Иногда мистер Мотт вознаграждает своих читателей за внимание к сухим страницам библиографии, давая им характеристику, которая тем более желанна, что встречается редко. Некоторые критики, даже сам Сент-Бёв, создавали впечатление, что он был лишен веселья и жизнерадостности, но мистер Мотт нашел следы радости. «Эта жизнерадостность — нота, пусть и неброская, которую не следует упускать, если мы хотим оценить полную гармонию характера Сент-Бёва. Несмотря на «Сладострастие» и некоторые стихи, он был нормальным человеком, с множеством недостатков и слабостей, это правда, но искренним с собой и другими, удивительно одаренным, всесторонне интересующимся и неутомимо трудолюбивым». Это максимально близко к тому, как мистер Мотт позволяет нам заглянуть за маску интеллектуала в суть человека. Но биограф компенсирует отсутствие привлекательности своими глубокими и ясными знаниями и пониманием «Пор-Рояля», и некоторые его страницы об этом не только лучшие в книге, но и такого качества, которое создает литературу.

«Пор-Рояль» Сент-Бёва — его самый долговечный вклад в литературу, если не считать «Понедельников». Резюме, которое мистер Мотт делает к этой книге, могло бы подойти к его собственному «Сент-Бёву»:

«Мы не хотели бы создавать впечатление, что книга особенно развлекательна... сидеть и последовательно пробираться через нынешние тома — это своего рода задача. Мы ценим и восхищаемся, но нередко заглядываем вперед, чтобы узнать, сколько еще страниц содержит глава. Неисправимый аппетит мог бы удовлетвориться меньшим количеством этой очень простой духовной пищи».

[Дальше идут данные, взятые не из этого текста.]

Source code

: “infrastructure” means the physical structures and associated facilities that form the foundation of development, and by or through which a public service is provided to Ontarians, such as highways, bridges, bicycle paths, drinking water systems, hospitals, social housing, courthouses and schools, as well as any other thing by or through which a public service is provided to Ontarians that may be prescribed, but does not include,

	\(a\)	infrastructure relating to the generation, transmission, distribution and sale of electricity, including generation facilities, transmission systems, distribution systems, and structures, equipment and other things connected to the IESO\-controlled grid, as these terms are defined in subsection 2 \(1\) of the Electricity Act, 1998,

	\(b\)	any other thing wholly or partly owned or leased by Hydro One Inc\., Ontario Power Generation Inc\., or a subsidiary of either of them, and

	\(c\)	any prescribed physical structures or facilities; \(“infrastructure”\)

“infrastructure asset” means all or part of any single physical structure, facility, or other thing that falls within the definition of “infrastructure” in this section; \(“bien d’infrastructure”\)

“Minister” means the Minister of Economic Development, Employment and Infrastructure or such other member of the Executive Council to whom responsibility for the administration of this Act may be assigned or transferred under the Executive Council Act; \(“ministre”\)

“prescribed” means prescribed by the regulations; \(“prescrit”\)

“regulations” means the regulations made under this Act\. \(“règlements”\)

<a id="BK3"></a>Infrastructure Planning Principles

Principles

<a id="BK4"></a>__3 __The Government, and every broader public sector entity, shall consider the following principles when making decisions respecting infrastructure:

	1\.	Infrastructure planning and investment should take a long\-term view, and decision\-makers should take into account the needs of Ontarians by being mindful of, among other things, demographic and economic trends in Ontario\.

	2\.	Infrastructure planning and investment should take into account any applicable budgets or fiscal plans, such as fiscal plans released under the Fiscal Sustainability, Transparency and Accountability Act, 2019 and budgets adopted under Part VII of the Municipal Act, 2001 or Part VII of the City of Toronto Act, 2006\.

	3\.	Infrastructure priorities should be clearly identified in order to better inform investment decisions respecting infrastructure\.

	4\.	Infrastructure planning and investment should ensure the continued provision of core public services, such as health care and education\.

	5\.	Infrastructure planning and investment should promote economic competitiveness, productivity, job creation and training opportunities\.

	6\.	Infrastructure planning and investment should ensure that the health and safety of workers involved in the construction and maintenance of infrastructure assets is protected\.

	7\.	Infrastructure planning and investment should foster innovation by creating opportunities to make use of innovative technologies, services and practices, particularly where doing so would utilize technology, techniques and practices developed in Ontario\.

Мы ценим и выдающийся труд мистера Мотта; и мы восхищаемся его мастерством владения предметом, но признательность и восхищение не являются синонимами развлечения.

Мистер Мотт создает связь между Сент-Бёвом и Ларошфуко, и в примерах, которые он выбрал для иллюстрации этого сходства их взглядов, он преуспел. Первый обладал даром подражания и часто перенимал менталитет тех, кем восхищался, так что многие их мысли можно сопоставить с их работой. Такое же сравнение можно провести между мистером Моттом и его героем. Он, как и Сент-Бёв, обильно снабжает свои книги резюме и указаниями на местоположение.

«Нередко глава может открываться или закрываться абзацем, во многом в манере Маколея, рассказывающим нам, что собирается сделать автор, но редко Сент-Бёв упорствует, подобно Маколею, в последовательном выполнении своего проспекта. Боковые тропы слишком заманчивы для его склонного к прогулам нрава».

Не склонность к прогулам побуждает мистера Мотта следовать боковыми тропами, это похвальное желание добраться до сути своего предмета и представить его как целое, но результат тот же. Действительно, можно сказать, что резюме глав в «Сент-Бёве» — одно из его величайших достоинств, ибо оно в нескольких словах излагает основные моменты, которые глава никогда не упускает из виду.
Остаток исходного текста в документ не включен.